One vision of the future role of pilots, put forward on CNBC's Squawk Box Thursday by UBS analyst Jarrod Castle, was that: "We'll go from two pilots down to one with a ground control handler" who could be monitoring up to 10-20 planes.
"Who better to actually operate the controls but an ex-pilot?" said Castle, one of the analysts behind a recent report by the bank on pilotless planes. He also suggested that today's pilots could also ultimately move into aerospace or avionics instead.
Castle pointed out that the number of pilots in the cockpit of a plane used to be three in the 1980s, though this number has since reduced to two.
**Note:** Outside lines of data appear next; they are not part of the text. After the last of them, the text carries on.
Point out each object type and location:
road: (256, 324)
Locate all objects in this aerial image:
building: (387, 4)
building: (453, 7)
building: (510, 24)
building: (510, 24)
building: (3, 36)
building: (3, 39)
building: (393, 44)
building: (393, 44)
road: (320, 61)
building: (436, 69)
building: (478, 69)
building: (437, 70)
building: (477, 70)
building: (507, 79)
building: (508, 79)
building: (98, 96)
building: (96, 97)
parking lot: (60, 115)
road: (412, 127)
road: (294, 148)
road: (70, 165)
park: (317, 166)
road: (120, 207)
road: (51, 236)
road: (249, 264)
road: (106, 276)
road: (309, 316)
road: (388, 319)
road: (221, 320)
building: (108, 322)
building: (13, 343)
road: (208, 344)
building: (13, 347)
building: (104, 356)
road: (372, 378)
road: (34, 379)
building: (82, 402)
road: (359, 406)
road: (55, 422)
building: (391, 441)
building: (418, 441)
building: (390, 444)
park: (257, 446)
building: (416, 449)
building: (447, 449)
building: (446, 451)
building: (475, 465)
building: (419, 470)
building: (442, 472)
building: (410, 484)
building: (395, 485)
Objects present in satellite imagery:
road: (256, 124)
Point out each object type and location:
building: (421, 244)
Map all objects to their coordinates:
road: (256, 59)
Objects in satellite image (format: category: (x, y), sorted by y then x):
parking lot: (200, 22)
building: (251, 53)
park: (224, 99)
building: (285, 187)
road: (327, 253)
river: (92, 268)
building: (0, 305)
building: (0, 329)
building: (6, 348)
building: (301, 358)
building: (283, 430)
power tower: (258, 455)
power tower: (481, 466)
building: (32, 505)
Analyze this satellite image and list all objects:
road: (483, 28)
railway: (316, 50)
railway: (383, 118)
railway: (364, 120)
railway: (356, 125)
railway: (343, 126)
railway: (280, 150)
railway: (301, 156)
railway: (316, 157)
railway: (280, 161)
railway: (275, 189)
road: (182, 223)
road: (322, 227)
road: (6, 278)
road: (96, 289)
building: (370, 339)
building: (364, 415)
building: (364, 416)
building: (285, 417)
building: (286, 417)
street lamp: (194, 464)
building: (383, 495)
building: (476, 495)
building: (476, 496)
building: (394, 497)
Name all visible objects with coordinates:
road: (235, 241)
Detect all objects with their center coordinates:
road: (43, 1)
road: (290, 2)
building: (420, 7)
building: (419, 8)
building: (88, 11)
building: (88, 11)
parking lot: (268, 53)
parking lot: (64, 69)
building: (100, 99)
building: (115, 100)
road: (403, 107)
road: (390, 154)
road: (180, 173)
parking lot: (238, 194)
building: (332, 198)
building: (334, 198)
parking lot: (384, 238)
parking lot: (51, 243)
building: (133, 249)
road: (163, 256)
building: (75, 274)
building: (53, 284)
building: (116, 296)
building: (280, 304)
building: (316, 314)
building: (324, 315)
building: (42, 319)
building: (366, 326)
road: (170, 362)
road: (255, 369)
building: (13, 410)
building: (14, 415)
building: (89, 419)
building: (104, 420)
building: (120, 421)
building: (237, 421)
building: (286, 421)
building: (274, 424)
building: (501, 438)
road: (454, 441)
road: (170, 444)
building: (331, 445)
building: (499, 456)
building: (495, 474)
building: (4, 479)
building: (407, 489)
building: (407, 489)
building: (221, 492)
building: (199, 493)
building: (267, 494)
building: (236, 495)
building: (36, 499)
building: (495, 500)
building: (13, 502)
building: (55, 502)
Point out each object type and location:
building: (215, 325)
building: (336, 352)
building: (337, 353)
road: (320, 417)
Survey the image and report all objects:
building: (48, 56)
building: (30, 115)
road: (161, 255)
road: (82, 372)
"70 percent of accidents are due to human error, not machine error," he added. Castle also said that pilots only actively fly planes for five to 10 percent of the time, and are "monitoring the systems" otherwise.
Castle did preface his assertions by saying that, "At the moment, there's a very big demand for pilots actually given the global fleet delivery schedules." He added that in the coming two decades, the airline industry would likely demand up to half a million pilots. "There will always be a role for those kinds of individuals," he said.
The U.K.'s Civil Aviation Authority confirmed to CNBC via telephone that there were no planned changes regarding the number of pilots required for passenger planes.
Regulation on the number of professionals in a cockpit has been a talking point in recent years, following a Germanwings tragedy in March 2015 in which one pilot locked his counterpart out of the cockpit and then deliberately crashed the plane into the French Alps.
Many airlines subsequently introduced a rule stipulating that two people must be in the cockpit of a plane at any given time, though some have since abolished this.
Steve Landells, safety specialist at the British Air Line Pilots Association, said in a statement that pilots operating planes from the ground was a possibility, but also clarified that his organisation did not believe that genuinely pilotless flight would ever be a reality.
"Automation in the cockpit is not a new thing – it already supports operations. However, every single day pilots have to intervene when the automatics don't do what they're supposed to," he said.
Landells also questioned the safety of remote pilots. "While moving pilots to a control tower on the ground might eventually save airlines money, there would need to be huge investment to make this possible, and even more to make it safe," he added.
"Generally speaking, having a pilot on the aircraft who is as much at risk as the passengers is probably the surest guarantee of safety there can be," Landells said.